Jonathots Daily Blog
(2237)
There are two simple ways to immediately improve your life.
First, get rid of all your committees.
Second, start doing some rendition of what resembles your dream and then be prepared to change.
Since our present society is completely unable or unwilling to pursue either of these options, then please settle in for a long winter’s nap of repetitive nonsense. And one of the main pieces of nonsense is the ongoing droning drivel that “somebody should do something.”
Let us understand–somebody already has.
- We wouldn’t have cures for disease if they hadn’t.
- Slaves would not be freed without somebody doing something.
- Salvation for the human soul would never have been accomplished from a “do nothing” Savior.
It isn’t like we have to come up with our own idea or create a world unto itself–unique to our circumstances–to accomplish good deeds. There are many paths set before us, tremendous options and inspiring tales to thrust us forward in the direction of accomplishment.
We are reluctant–both as a species and then, as individuals.
Why?
There are two nasty principles that were ingrained in us at a young age, no matter what culture we came from.
- Don’t make a fool of yourself.
- Leave well enough alone.
For some reason, as a race, we learned these much more easily than we did long division. Maybe it’s because we’re basically insecure, and both of these concepts feed that timidity, making it easier for us to remain stagnant.
Maybe it’s because indifference burns fewer calories and allows for more naps. I don’t know.
But the end result is a disgruntled multitude, complaining about the absence of leadership while simultaneously resisting any prophetic voice that would advance a new theory.

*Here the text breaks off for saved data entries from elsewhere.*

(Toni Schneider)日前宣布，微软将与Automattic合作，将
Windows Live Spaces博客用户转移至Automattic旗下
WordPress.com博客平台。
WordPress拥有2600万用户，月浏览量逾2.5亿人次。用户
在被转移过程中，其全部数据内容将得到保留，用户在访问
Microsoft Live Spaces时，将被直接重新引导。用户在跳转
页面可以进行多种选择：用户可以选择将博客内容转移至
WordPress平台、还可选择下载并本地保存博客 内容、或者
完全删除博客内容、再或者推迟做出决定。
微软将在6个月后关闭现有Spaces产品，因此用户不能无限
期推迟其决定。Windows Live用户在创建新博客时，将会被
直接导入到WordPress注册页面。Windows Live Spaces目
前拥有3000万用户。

You have to make up your mind. If you want to extol the status quo, do so, but please never complain about the blandness of your grits. Or … prepare yourself for the shock that if anything is going to be done, to look any further than your own motivation is an exercise in futility.
Because there is really only one moving part in the human experience–only one thing that separates an Abraham Lincoln from an Adolph Hitler. Both men were bigoted in their own way. Both men took office believing that a particular sect or race of human beings was inferior. Both individuals had a certain dictatorial style to their rule. (Yes, Abraham Lincoln was called a dictator.)
The difference between Abraham and Adolph is that when information was given to Mr. Lincoln to prove that slavery was wrong, dangerous and god-forbidden–he changed.
On the other hand, when the armies of the Soviet Union and the United States were perched on the outskirts of Berlin and it was obvious to everyone–including Chancellor Hitler, that the war was over, he literally dug into his bunker and permitted the slaughter of an additional quarter of a million people to justify his foolishness.
Therefore, saying that somebody needs to do something is an ugly blending of self-pity and stubbornness.
And self-pity and stubbornness are the main attributes of all the inhabitants of hell.
A footrnote: muich thanks to my dear brother from yesterday morning at Algood, who told me his pet peeve was the phrase, “somebody needs to do something.”